Problems to work on ▸
[1] In the text-encoding discussion below, please repeat the passage between "I'm not suggesting" and "any specific instance.", inclusive, replacing "application programmer" with "application developer".
[2] Check each statement against the text-encoding discussion below. Answer yes or no, and quote the deciding words. (a) ISO-2022 is described as an insanely complicated mess. (b) The writer of the unquoted lines proposes inventing new conventions. (c) The text says a large part of the world needs UTF-8.

START Document passage

A API which is used for reading and writing text files or sockets is
just as applicable to stdin/stdout.

> >> > The "current locale" mechanism is just a way of avoiding the issues
> >> > as much as possible when you can't get away with avoiding them
> >> > altogether.
> >> 
> >> It's a way to communicate the encoding of the terminal, filenames,
> >> strerror, gettext etc.
> >
> > It's *a* way, but it's not a very good way. It sucks when you can't
> > apply a single convention to everything.
> 
> It's not so bad to justify inventing our own conventions and forcing
> users to configure the encoding of Haskell programs separately.

I'm not suggesting inventing conventions. I'm suggesting leaving such
issues to the application programmer who, unlike the library
programmer, probably has enough context to be able to reliably
determine the correct encoding in any specific instance.

> >> Unicode has no viable competition.
> >
> > There are two viable alternatives. Byte strings with associated
> > encodings and ISO-2022.
> 
> ISO-2022 is an insanely complicated brain-damaged mess. I know it's
> being used in some parts of the world, but the sooner it will die,
> the better.

ISO-2022 has advantages and disadvantages relative to UTF-8. I don't
want to go on about the specifics here because they aren't
particularly relevant. What's relevant is that it isn't likely to
disappear any time soon.

A large part of the world already has a universal encoding which works
well enough; they don't *need* UTF-8, and aren't going to rebuild
their IT infrastructure from scratch for the sake of it.

END Document passage
START Given data

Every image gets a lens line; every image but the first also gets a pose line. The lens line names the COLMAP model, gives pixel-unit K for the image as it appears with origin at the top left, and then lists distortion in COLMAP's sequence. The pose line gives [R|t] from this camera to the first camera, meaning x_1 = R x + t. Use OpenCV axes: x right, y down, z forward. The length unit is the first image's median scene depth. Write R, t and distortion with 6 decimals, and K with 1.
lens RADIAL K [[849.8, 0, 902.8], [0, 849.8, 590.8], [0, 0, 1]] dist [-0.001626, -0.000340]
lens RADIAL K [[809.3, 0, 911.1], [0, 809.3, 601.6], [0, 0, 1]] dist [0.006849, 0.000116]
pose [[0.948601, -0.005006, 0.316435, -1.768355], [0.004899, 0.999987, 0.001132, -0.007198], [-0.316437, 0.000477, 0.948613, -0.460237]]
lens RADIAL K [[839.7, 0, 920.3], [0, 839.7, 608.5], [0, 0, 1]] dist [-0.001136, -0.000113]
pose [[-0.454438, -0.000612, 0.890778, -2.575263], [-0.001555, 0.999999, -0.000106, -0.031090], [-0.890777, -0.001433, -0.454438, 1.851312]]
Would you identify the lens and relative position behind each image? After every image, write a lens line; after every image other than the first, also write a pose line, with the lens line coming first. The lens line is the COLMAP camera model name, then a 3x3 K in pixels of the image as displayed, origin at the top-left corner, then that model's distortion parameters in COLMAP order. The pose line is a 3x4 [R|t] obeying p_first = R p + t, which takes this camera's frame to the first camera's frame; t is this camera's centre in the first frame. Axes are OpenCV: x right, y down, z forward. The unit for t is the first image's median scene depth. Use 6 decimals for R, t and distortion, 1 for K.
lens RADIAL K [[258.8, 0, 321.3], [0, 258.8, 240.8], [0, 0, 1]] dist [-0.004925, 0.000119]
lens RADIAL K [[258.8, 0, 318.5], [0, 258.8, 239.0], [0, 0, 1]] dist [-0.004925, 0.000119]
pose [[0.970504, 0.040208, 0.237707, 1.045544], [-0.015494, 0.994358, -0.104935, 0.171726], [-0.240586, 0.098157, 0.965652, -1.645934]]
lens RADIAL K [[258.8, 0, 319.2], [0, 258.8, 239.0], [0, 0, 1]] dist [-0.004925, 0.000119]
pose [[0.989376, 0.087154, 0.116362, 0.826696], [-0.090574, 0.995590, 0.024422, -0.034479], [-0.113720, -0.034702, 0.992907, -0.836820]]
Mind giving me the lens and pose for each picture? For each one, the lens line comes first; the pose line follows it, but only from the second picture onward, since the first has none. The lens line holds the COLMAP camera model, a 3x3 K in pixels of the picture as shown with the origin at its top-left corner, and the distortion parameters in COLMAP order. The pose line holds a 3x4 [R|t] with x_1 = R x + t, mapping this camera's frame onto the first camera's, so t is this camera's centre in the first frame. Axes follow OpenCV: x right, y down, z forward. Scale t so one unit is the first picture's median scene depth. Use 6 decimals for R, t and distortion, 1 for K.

END Given data

Completed exercise ▸
[1]
I'm not suggesting inventing conventions. I'm suggesting leaving such
issues to the application developer who, unlike the library
programmer, probably has enough context to be able to reliably
determine the correct encoding in any specific instance.

[2]
(a) Yes: "ISO-2022 is an insanely complicated brain-damaged mess."
(b) No: "I'm not suggesting inventing conventions."
(c) No: "they don't *need* UTF-8"